See below for highlights from the action plan.
Volunteers will be needed for three upcoming work parties in 2023.
Celebrate the new year from 9 a.m.-noon on Jan. 7 with a Christmas tree collection at North Clackamas Park, 5440 S.E. Kellogg Creek Drive, Milwaukie.
Then, on Feb. 4, help install the recycled trees at Spring Park/Elk Rock Island, located at Southeast Sparrow Street at Southeast 19th Ave., Milwaukie.
For those who prefer to plant trees, Friends of Trees will hold an event at Mt. Scott Creek in Happy Valley.
Visit ncurbanwatershed.wordpress.com to register for all volunteer events.
Schulman said that the community should participate in these events because they are fun and they are also chance to do important work outside with neighbors.
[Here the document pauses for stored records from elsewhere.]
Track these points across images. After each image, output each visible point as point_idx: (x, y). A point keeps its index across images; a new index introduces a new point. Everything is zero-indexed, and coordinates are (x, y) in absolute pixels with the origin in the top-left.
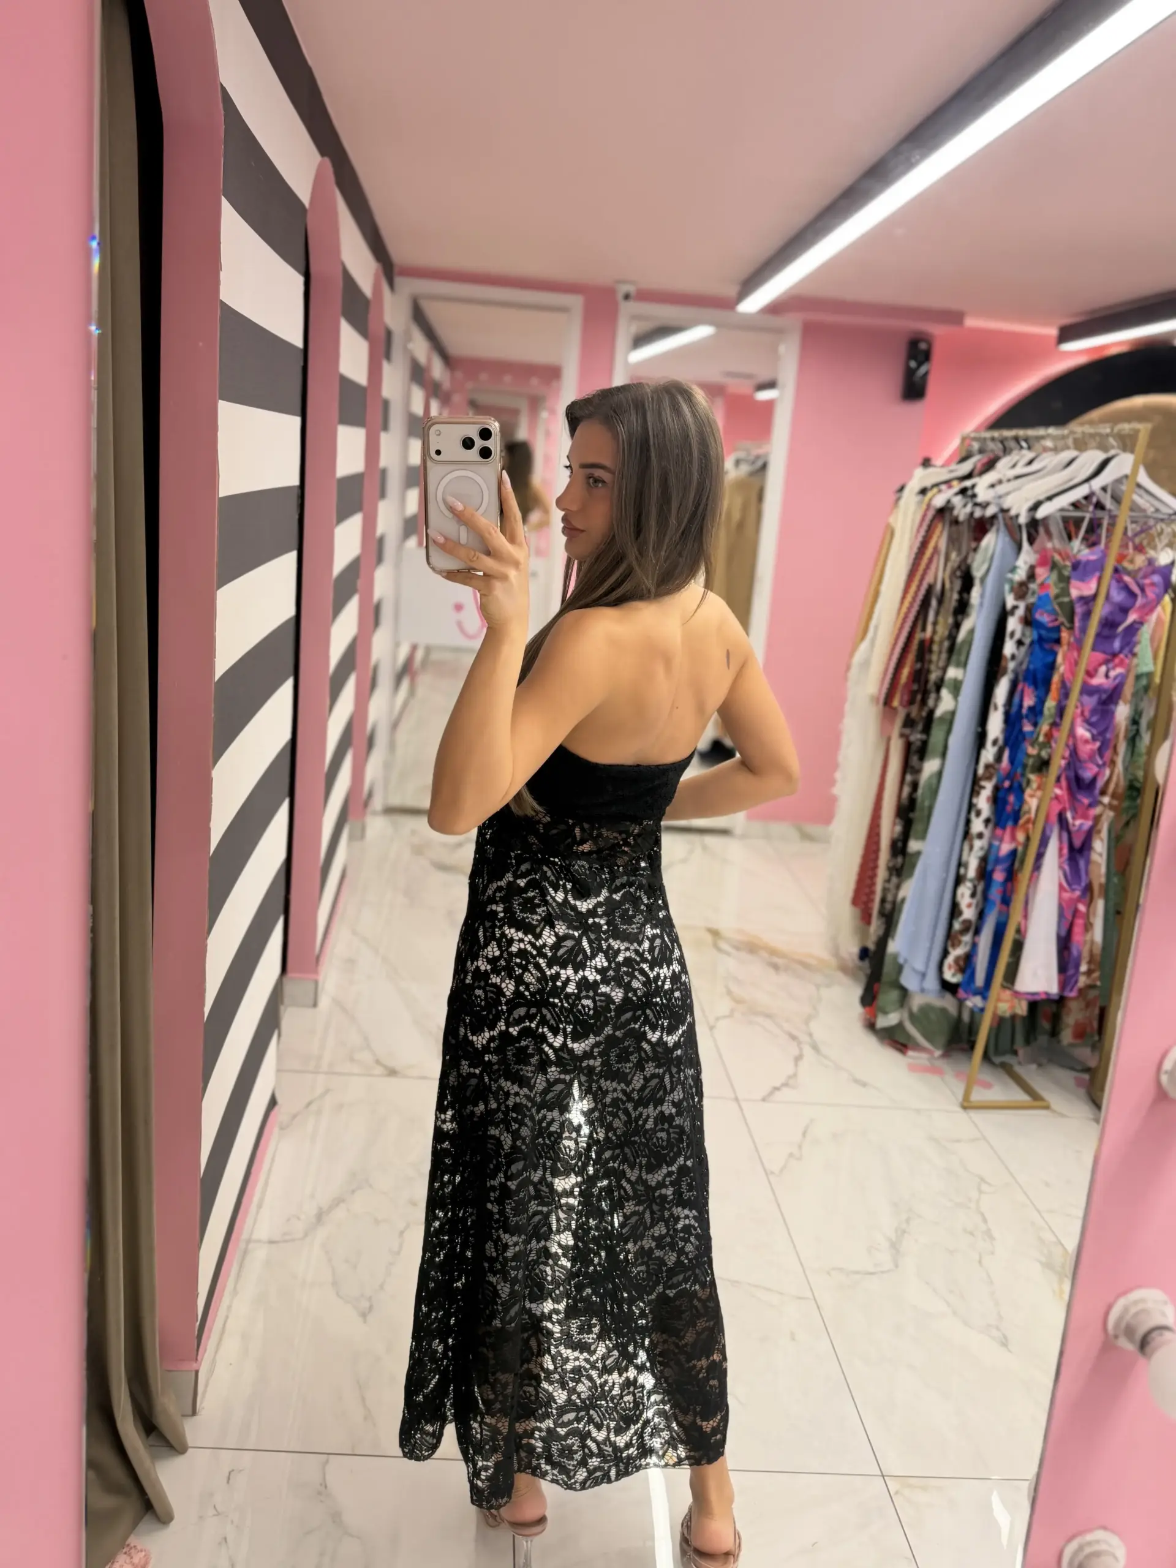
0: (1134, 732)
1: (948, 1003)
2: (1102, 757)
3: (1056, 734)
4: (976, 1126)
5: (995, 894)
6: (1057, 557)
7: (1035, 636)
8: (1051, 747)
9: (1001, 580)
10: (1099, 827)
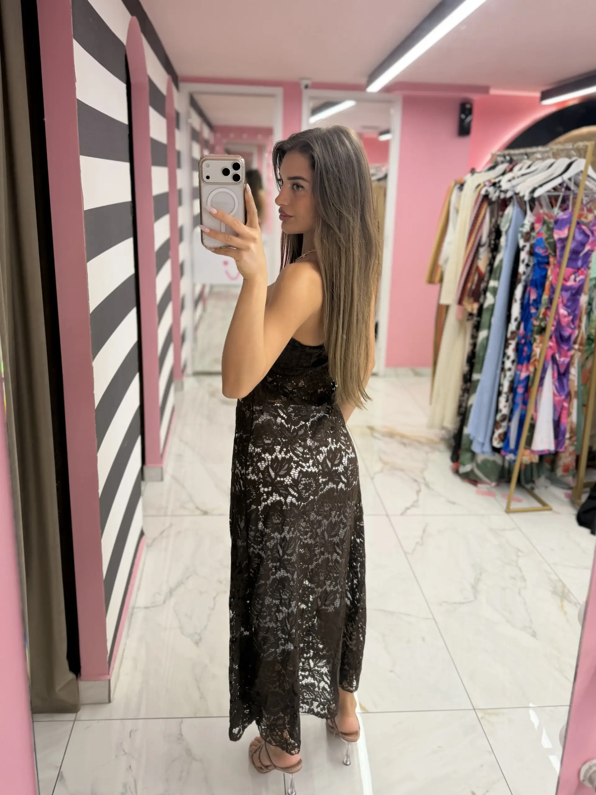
0: (590, 310)
1: (496, 458)
2: (573, 324)
3: (549, 313)
4: (514, 522)
5: (519, 400)
6: (546, 218)
7: (536, 262)
8: (546, 320)
9: (516, 232)
10: (573, 361)
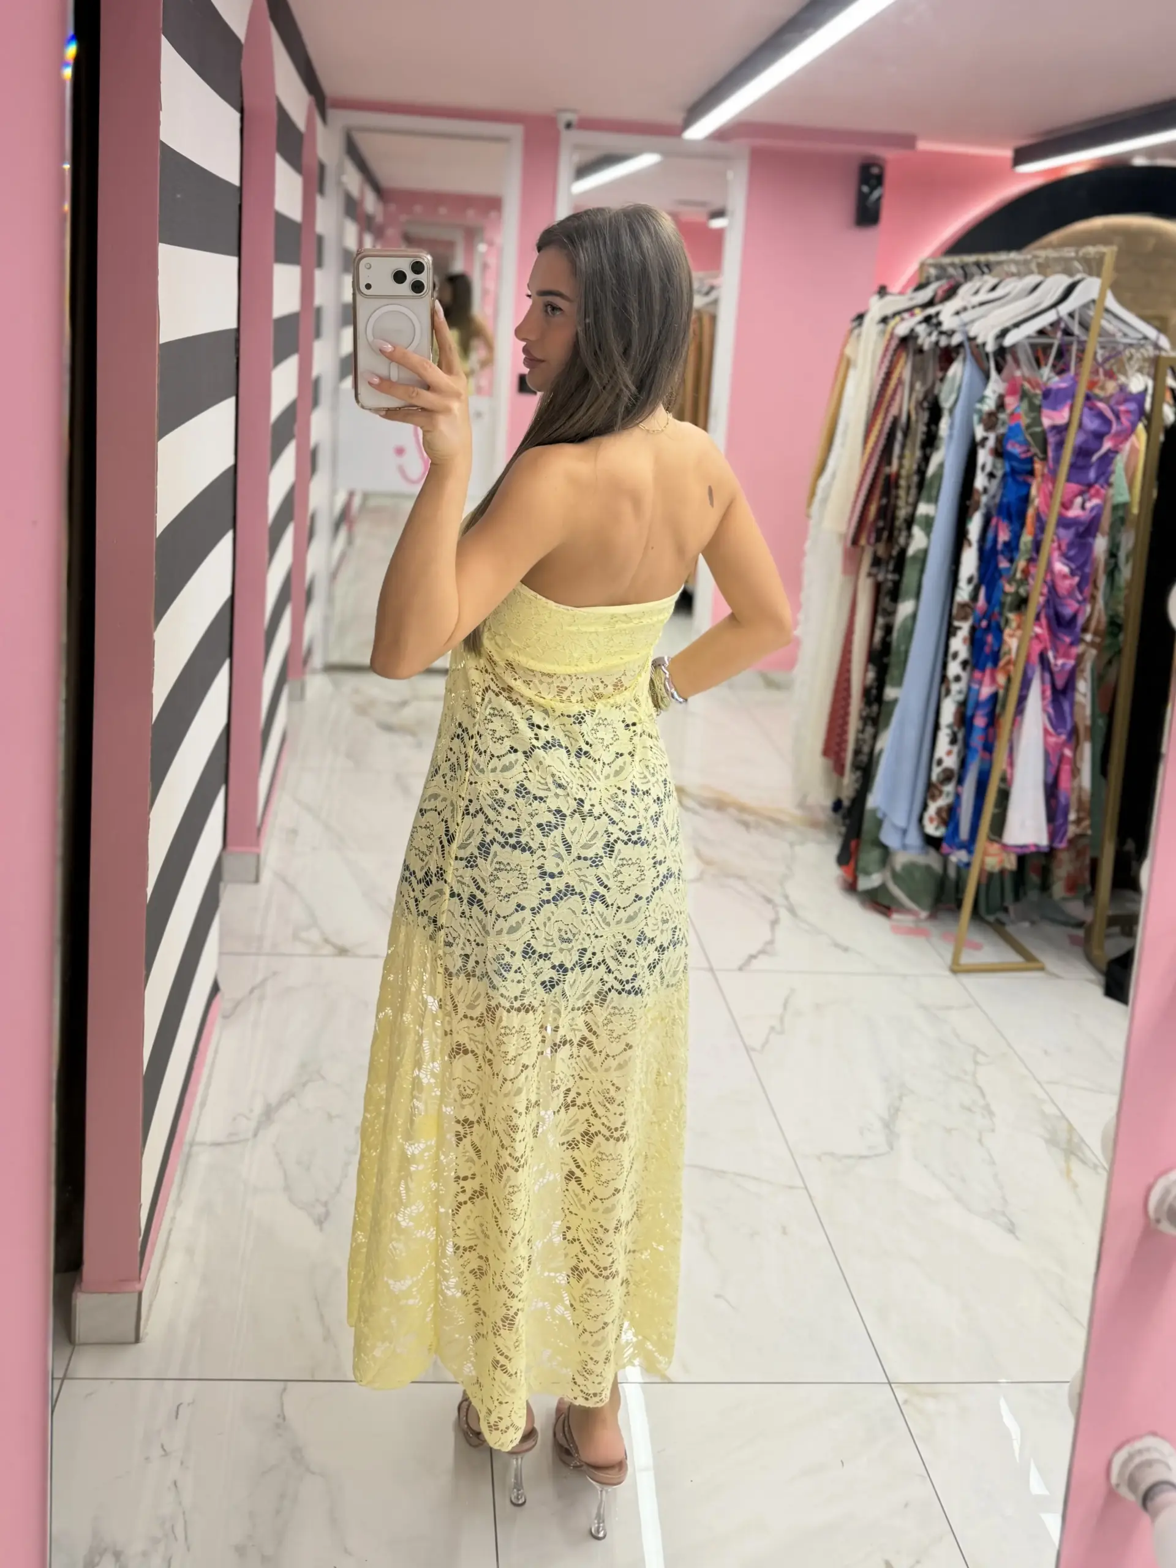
0: (1112, 566)
1: (932, 859)
2: (1081, 592)
3: (1032, 570)
4: (966, 989)
5: (977, 740)
6: (1027, 386)
7: (1008, 469)
8: (1028, 584)
9: (970, 411)
10: (1082, 666)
He added that volunteer events are also an essential way that trees get planted, weeds get pulled and Christmas trees get used to provide salmon habitat.
The events also give people a chance to meet folks in the community, learn about natural areas and see how habitat restoration works, Schulman said.
More importantly, the volunteer events provide a way "to build an ethic of stewardship. Healthy streams are something we achieve together as a community," he said.
As the population of North Clackamas County is growing, "the future of Clackamas County will be determined by how well we integrate nature and healthy streams into our human community," Schulman said.
"We can do it poorly, or we can do it well. Kellogg Dam is a perfect example: it should have been removed back in the 1890s, when the flour mill it powered shut down. But it wasn't," he said.
Schulman added, "Now we have a chance to restore a healthy stream with salmon runs to a watershed where 160,000 people live. That's a dream opportunity. that doesn't come around often."
Highlights of NCWC's 10-Year Action Plan
• Plant a lot more trees near streams to provide shade and keep streams cool, especially in late summer, and maintain them so they don't get overwhelmed by invasives.
• Remove Kellogg Dam.
• Work with local governments to provide incentives and funding for addressing all the old "grey" infrastructure that pre-dates modern stormwater guidelines, so that rain run-off from roads and parking lots doesn't flow into streams without being treated.
• Focus on areas where streams can recharge groundwater, such as 3 Creeks Natural Area.
• Improve habitat complexity where streams meet the Willamette River.
• Plan projects so that the benefits of a healthy environment are shared by all, not just those who can afford streamside property.